> [Stated exercise 1] Show every line of the entries below that contains the string "kern".

Tel: +44 (0) 20 3757 4983

 

Notes to editors:

 

Bahamas Petroleum Company is an oil and gas exploration company with 100% owned offshore licences exclusively focused on the Commonwealth of The Bahamas. The Company has significant prospective resources, which have been de-risked through both extensive 2D and 3D seismic. The four Southern Licences, with a newly agreed well obligation date of April 2017, run until 2Q 2018 when the licences may be renewed a further two times. The Company is intent on delivering safe and environmentally responsible exploration.

 

www.bpcplc.com

 

 

 

 

Chairman and Chief Executive's Review

 

Since the last financial report to shareholders there have been a number of developments, both Company specific and more generally, that have continued to shape efforts to reduce expenditures whilst moving the project forward, as well as further defining the business environment in which the Company operates.

 

So what has changed?

 

Most importantly, on the project front, the first six months of 2016 saw the final passage of the new Bahamian Petroleum Act which was formally enacted as at 31 March 2016.  Subsequently, the attendant Petroleum Regulations were gazetted and implemented, thus fully completing the process of updating the legal and regulatory environment of The Bahamas in anticipation of future exploration activities. 

 

Given the significant future investment in the Bahamian economy that a successful project would entail, a number of potential partners regarded the resolution of perceived "above ground" issues as a necessary precursor to the progress of discussions. The passage of the revised legislative package, following on from renewal of the Company's exploration licences in 2015, has thus provided impetus for partnership discussions to progress in earnest.

Stored records
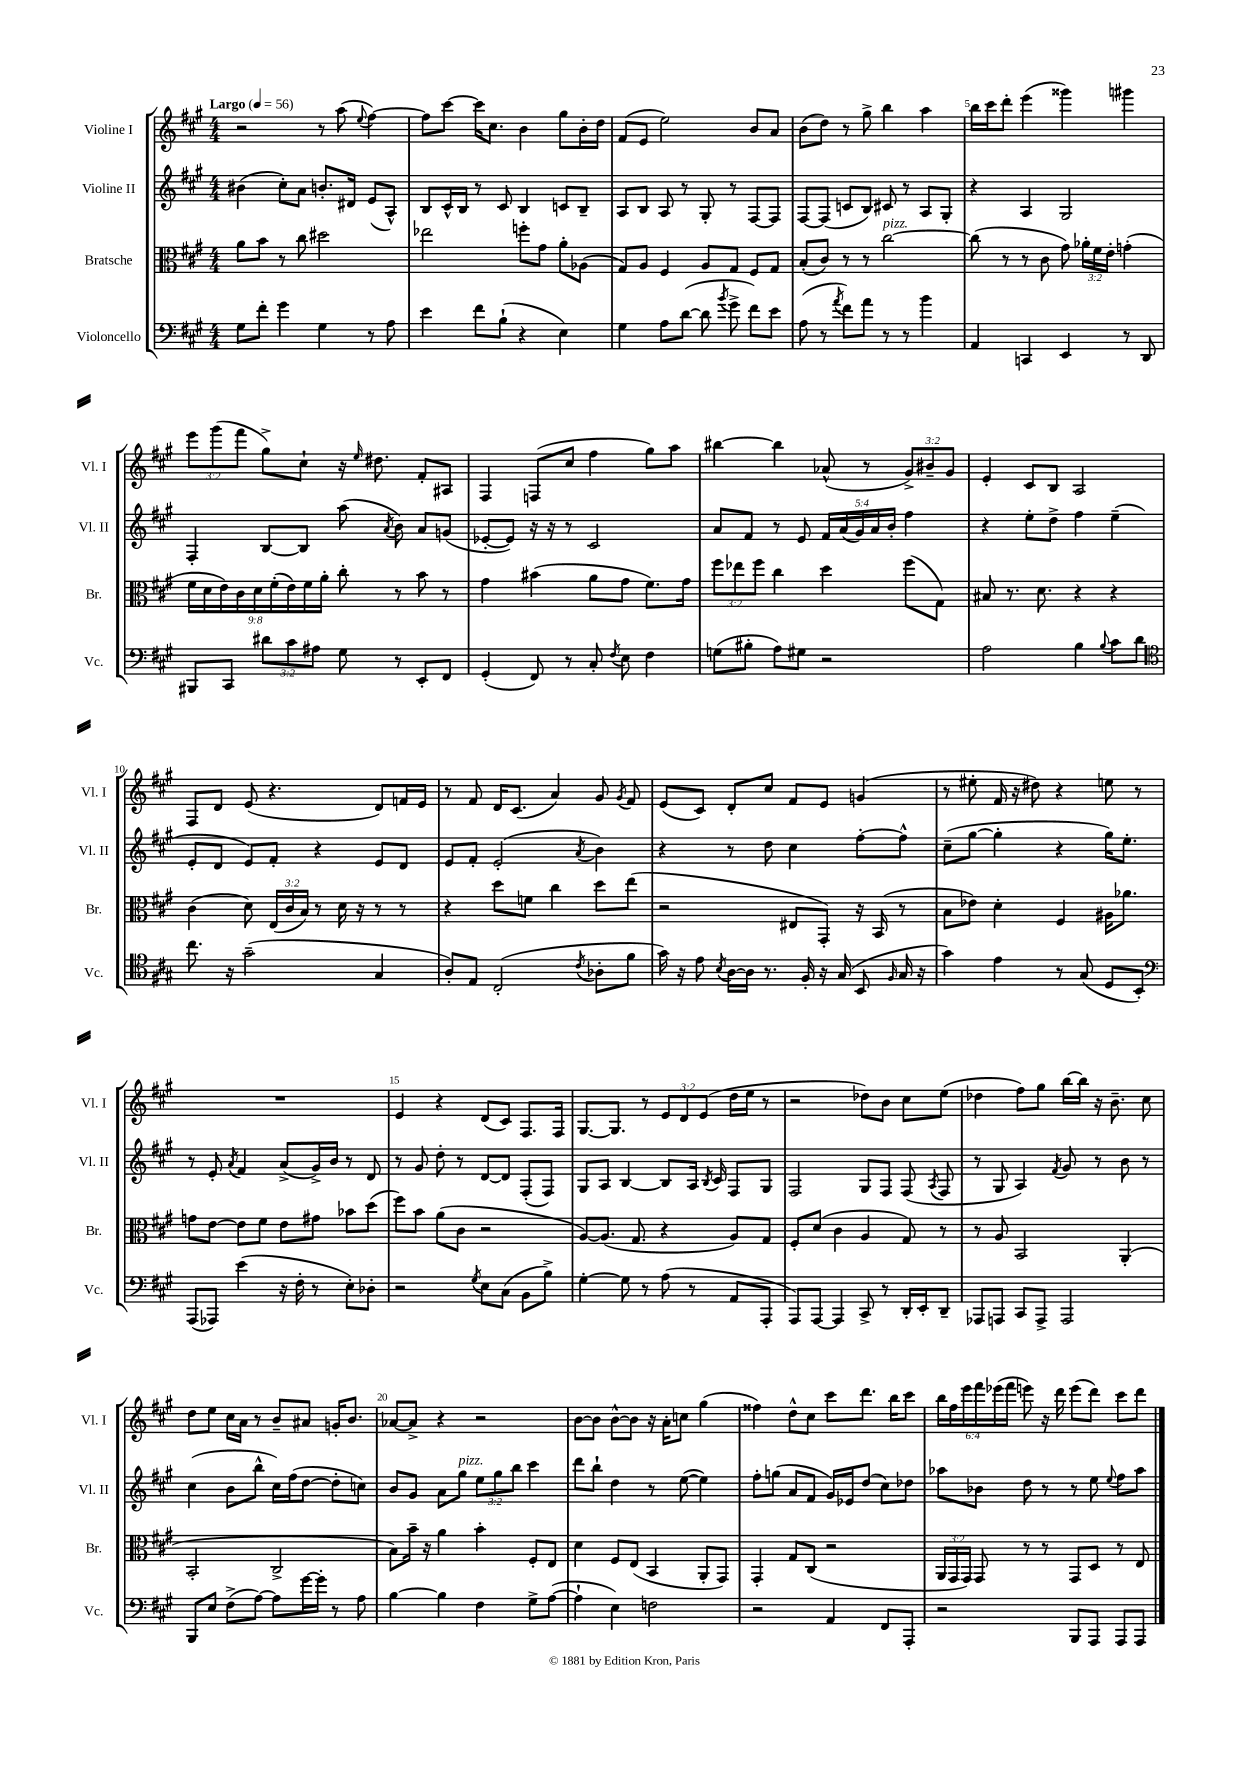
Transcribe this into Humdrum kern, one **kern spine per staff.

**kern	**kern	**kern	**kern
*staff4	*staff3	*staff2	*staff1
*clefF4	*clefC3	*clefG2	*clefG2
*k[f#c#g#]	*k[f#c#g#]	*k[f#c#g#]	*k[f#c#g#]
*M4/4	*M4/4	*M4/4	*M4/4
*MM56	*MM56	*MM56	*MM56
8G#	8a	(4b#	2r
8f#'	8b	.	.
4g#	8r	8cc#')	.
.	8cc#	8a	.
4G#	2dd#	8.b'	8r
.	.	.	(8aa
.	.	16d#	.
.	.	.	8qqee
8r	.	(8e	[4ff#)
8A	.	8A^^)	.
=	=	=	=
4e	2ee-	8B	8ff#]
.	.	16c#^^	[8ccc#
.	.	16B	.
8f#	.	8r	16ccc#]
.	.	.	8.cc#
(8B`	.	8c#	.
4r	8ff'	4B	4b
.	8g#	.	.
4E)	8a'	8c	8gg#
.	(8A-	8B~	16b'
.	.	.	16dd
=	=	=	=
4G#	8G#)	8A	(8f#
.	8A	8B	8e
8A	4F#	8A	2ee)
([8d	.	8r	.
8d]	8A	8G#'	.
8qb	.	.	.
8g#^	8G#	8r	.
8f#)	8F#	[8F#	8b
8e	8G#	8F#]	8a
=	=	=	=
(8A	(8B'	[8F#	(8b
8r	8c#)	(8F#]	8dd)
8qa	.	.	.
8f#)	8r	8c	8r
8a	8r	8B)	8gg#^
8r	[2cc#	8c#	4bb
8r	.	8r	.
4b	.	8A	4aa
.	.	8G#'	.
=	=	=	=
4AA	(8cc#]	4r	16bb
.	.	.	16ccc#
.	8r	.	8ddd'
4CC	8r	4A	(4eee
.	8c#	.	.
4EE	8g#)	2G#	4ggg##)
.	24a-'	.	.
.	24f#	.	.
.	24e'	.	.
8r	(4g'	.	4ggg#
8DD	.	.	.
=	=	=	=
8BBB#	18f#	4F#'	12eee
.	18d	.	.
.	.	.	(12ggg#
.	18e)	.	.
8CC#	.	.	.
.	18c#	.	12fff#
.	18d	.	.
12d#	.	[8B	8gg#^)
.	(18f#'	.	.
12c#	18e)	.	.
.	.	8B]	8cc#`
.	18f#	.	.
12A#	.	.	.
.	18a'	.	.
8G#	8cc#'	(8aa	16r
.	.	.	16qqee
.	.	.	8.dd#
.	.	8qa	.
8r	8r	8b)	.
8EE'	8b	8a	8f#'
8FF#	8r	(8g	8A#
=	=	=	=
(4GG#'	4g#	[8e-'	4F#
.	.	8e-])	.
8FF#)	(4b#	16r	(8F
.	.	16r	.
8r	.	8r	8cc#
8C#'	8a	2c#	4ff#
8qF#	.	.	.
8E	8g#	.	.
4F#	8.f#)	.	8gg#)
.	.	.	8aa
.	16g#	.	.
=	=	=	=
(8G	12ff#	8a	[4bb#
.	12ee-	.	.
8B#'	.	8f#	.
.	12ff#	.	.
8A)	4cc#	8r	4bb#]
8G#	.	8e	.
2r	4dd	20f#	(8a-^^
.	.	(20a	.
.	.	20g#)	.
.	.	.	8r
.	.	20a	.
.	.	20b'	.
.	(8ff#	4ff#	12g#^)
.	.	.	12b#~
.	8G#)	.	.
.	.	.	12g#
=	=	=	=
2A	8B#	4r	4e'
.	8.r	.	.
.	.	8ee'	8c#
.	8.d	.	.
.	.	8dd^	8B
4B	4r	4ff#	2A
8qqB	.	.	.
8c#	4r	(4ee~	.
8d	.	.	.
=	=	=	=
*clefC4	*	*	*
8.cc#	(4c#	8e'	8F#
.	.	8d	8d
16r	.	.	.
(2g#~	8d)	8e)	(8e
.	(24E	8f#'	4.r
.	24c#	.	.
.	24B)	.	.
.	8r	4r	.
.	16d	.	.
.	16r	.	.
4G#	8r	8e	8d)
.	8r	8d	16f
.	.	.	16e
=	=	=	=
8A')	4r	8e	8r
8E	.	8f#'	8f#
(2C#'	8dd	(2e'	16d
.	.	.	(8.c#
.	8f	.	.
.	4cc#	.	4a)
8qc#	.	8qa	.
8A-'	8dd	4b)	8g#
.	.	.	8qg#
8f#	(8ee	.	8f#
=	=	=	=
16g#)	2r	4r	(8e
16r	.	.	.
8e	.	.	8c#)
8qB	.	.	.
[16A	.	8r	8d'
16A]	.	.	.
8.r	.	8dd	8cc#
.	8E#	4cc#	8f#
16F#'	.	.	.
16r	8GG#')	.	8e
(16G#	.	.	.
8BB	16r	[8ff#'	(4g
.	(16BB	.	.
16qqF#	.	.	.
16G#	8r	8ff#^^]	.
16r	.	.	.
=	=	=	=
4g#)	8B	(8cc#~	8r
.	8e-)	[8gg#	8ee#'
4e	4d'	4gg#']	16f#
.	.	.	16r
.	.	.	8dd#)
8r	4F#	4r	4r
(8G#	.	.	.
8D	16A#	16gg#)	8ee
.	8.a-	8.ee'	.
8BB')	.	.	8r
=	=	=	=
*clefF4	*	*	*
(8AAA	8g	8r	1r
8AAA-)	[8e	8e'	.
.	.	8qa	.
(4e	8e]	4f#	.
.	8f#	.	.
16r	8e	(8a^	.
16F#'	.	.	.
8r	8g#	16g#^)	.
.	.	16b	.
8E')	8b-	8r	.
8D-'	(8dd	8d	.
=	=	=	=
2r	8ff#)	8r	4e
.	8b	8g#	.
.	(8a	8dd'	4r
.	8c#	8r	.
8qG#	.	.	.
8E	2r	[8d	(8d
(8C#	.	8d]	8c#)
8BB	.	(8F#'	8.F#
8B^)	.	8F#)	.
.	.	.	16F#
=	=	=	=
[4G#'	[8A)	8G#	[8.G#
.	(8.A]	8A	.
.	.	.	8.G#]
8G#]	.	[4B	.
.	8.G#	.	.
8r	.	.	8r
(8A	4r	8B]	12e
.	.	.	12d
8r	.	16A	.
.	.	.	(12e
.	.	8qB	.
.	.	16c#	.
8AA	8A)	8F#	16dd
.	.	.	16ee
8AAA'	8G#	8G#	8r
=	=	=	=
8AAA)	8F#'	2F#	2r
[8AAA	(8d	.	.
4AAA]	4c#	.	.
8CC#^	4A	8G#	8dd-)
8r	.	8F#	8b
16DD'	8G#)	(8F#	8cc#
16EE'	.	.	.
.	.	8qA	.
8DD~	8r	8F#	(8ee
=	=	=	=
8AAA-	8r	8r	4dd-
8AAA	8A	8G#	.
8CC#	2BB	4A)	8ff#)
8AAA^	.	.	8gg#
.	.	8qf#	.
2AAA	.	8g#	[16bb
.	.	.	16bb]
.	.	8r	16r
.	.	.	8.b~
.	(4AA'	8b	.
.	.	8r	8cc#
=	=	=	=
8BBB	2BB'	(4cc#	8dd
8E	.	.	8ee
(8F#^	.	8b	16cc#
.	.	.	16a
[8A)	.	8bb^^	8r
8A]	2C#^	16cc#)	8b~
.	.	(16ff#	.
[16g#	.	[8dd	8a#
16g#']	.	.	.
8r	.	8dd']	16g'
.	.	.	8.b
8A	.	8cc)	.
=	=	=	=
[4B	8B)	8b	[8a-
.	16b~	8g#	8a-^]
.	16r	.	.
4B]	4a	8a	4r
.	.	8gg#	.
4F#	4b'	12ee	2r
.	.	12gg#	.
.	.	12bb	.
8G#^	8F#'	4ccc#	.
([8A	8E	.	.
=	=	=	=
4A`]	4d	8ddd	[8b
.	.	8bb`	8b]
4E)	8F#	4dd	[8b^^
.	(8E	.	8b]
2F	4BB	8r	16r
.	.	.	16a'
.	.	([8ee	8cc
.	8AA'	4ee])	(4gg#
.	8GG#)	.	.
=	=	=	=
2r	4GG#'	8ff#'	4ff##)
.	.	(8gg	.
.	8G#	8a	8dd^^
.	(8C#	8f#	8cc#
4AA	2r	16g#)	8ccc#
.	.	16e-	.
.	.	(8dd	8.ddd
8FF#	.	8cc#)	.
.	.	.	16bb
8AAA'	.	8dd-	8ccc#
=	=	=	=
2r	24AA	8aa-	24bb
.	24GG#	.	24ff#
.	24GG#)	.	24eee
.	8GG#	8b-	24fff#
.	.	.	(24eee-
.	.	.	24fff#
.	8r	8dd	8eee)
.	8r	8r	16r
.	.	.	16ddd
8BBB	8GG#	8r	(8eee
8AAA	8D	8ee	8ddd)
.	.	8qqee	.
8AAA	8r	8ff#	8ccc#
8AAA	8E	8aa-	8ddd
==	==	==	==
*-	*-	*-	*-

> [Stated exercise 2] According to the Bahamas Petroleum Company release above, on what date was the new Bahamian Petroleum Act formally enacted?

> [Response 1]
Transcribe this into Humdrum kern, one **kern spine per staff.
**kern	**kern	**kern	**kern

> [Response 2] 31 March 2016